The firm is expected to publish an updated version of the plan tomorrow morning after its biggest shareholder, Coltrane Asset Management, demanded it make changes on Thursday night.
Coltrane, which holds 27.7 per cent of the firm, sparked weeks of internal chaos at Interserve as it rebelled earlier this month against the outsourcing giant’s initial proposal to hand 97.5 per cent of its market value to lenders including RBS, BNP Paribas and HSBC, as well as rival hedge funds Emerald Investment and Davidson Kempner.
The hedge fund demanded the outsourcer’s entire board step down, except for chief executive Debbie White, who is said to be the architect of the plan.
The new suggestion involves quadrupling existing shareholders’ stake to 10 per cent, while offering 65 per cent to the lenders and offering investors a further 25 per cent of equity via a rights issue.
A source close to Coltrane told City A.M. on Friday: “The company is proposing to double the money of its hedge fund creditors whilst wiping out shareholders. This proposal stops that obscenity and brings borrowings below what the company has suggested with new money.”
The source added Coltrane was expecting Interserve to “meet them in the middle” on the update.
But another source on Interserve’s side insisted the plan would not involve bowing to shareholder pressure purely to appease the hedge fund.

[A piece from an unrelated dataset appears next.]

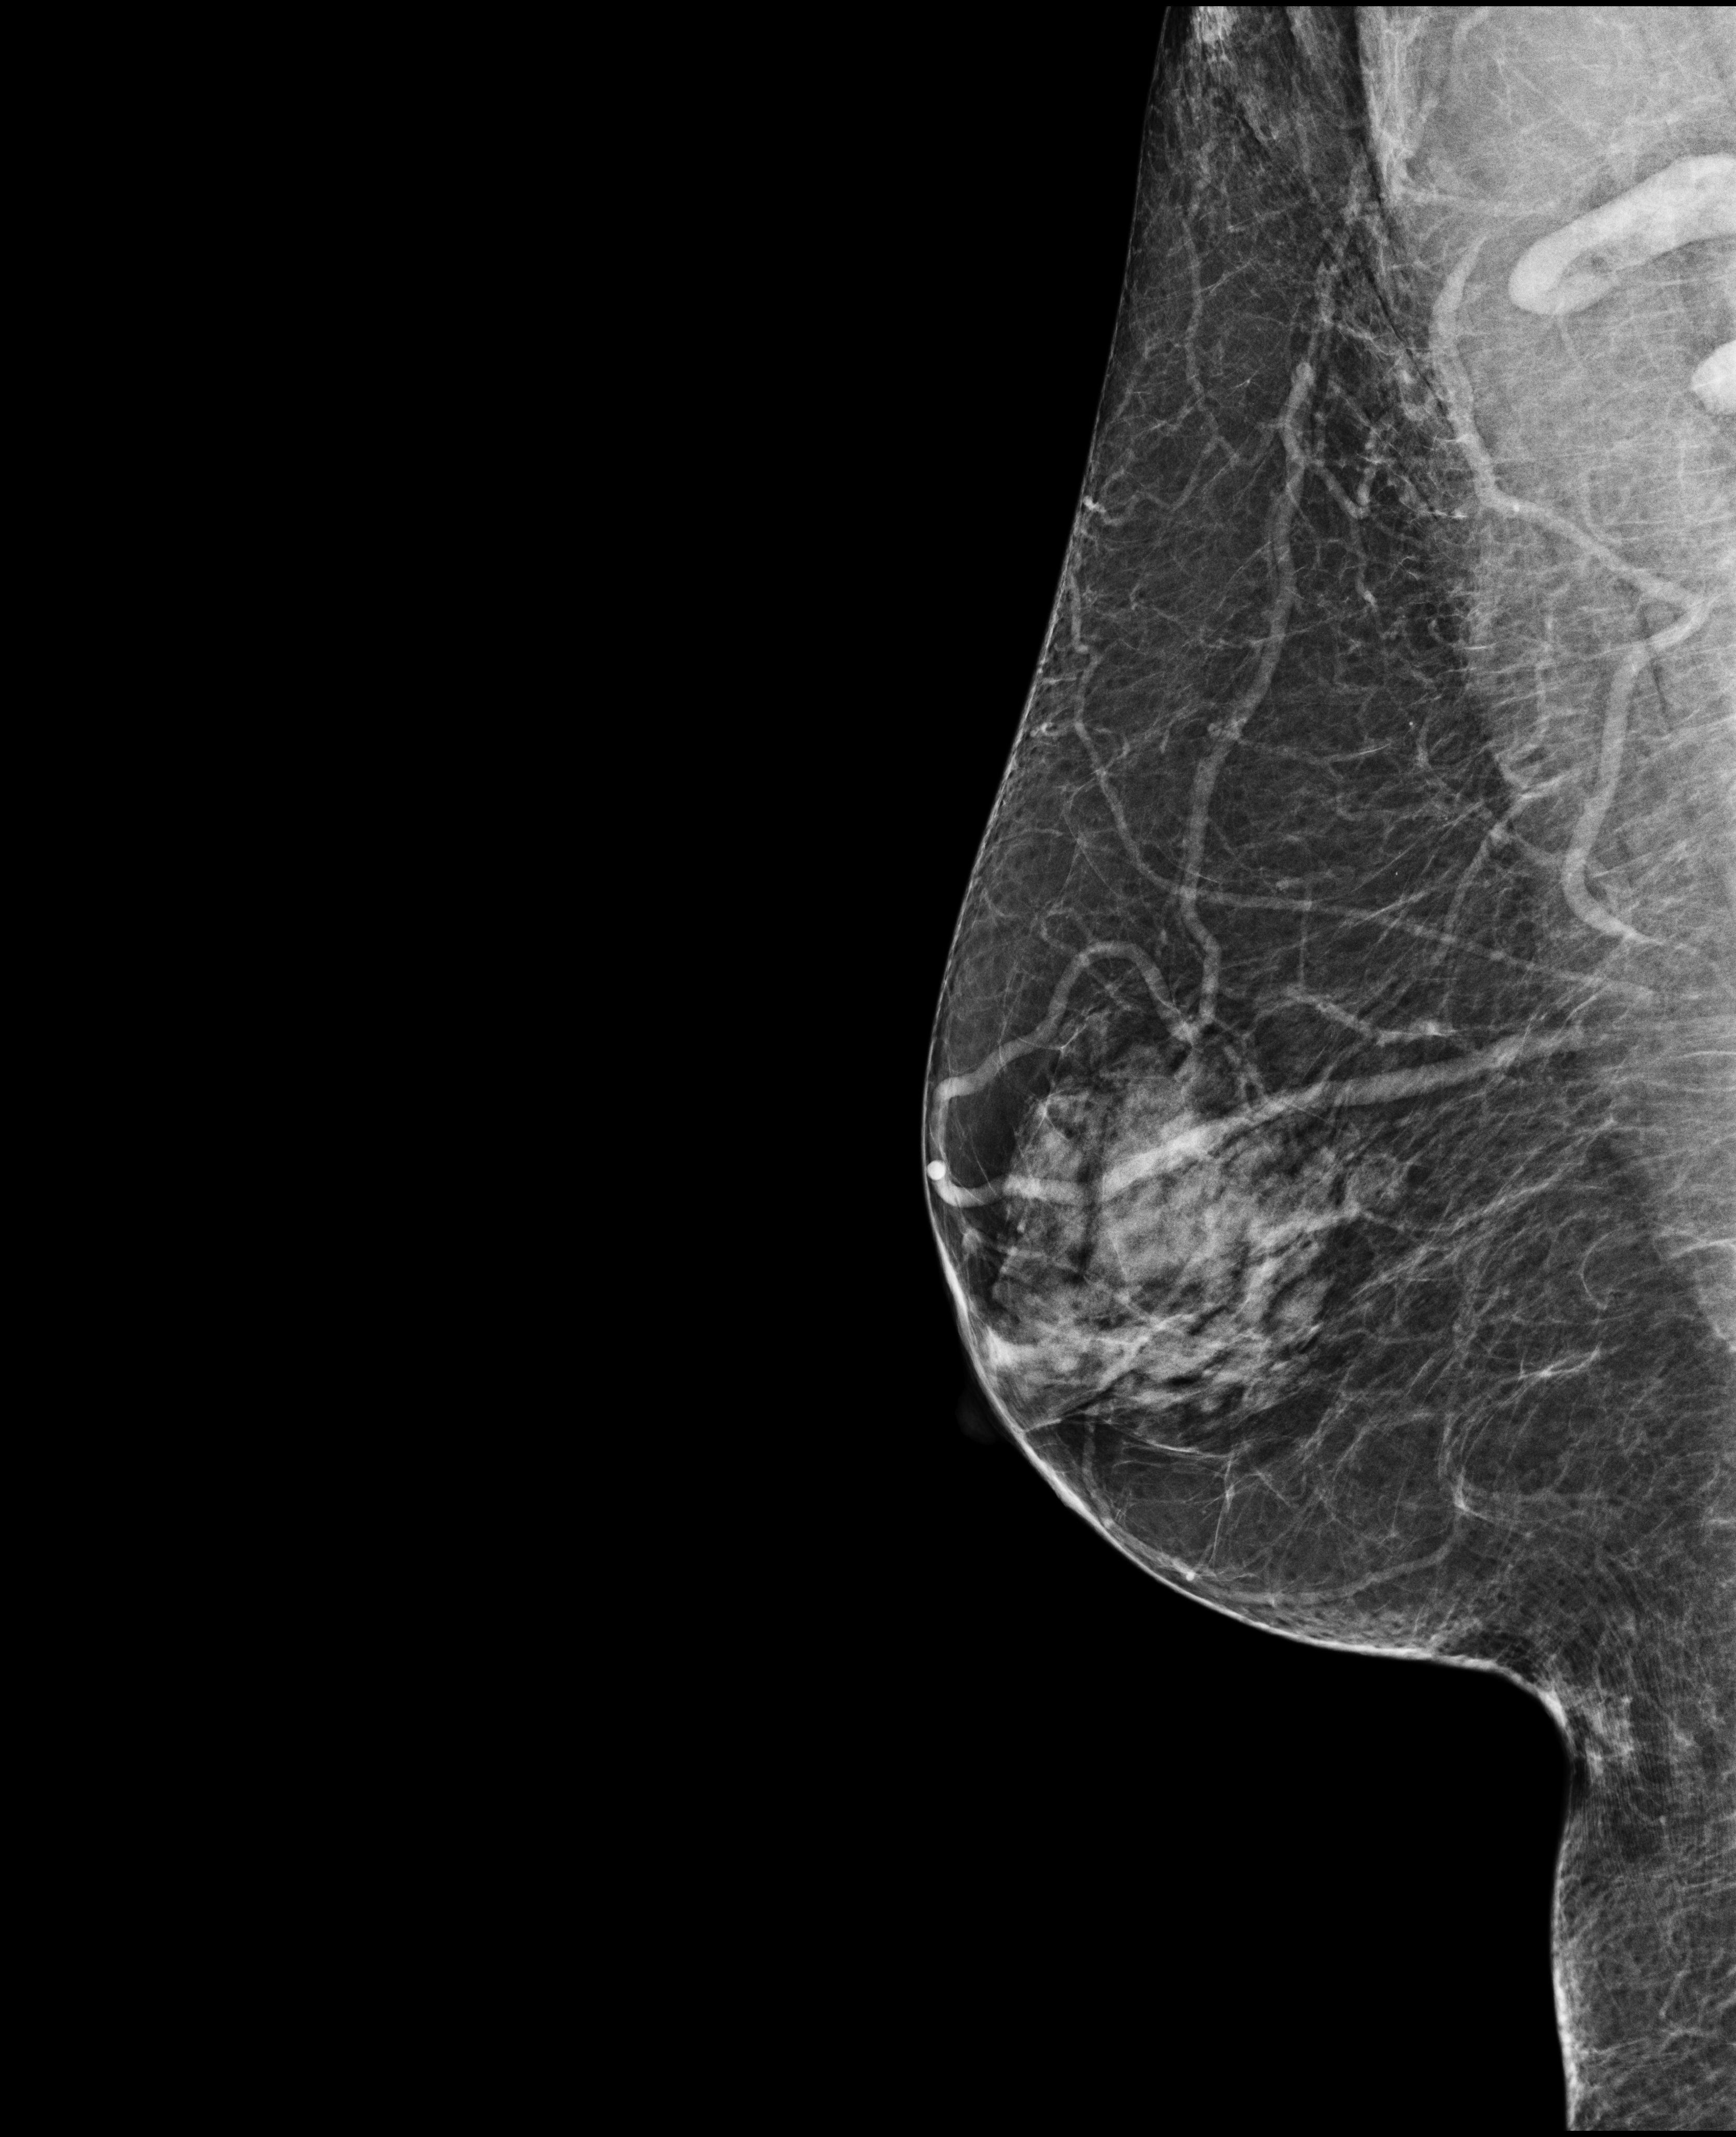
Screening examination.
Image type: full-field digital mammogram. Breast: right. Projection: mediolateral oblique (MLO) view.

On Friday, Interserve announced it would “publish shareholder documents next week which will include the notice of a general meeting of Interserve at which shareholder approval of the deleveraging plan will be sought. The documents will also set out the full terms of the deleveraging plan.
“The board confirms that it remains committed to achieving a consensual deleveraging plan.”
A general meeting is currently expected in mid-March, at which Interserve needs 50 per cent shareholder approval of the refinancing deal for it to pass.
Coltrane holds 27.7 per cent of Interserve’s shares, while another hedge fund, Farringdon Capital Management, which owns 6.2 per cent of Interserve, also publicly threw its weight behind Coltrane’s rebellion earlier this month. If the plan stays in its current state, it is likely to meet rejection from at least one-third of voters.
Farringdon has thus far remained silent on Coltrane’s renewed proposal.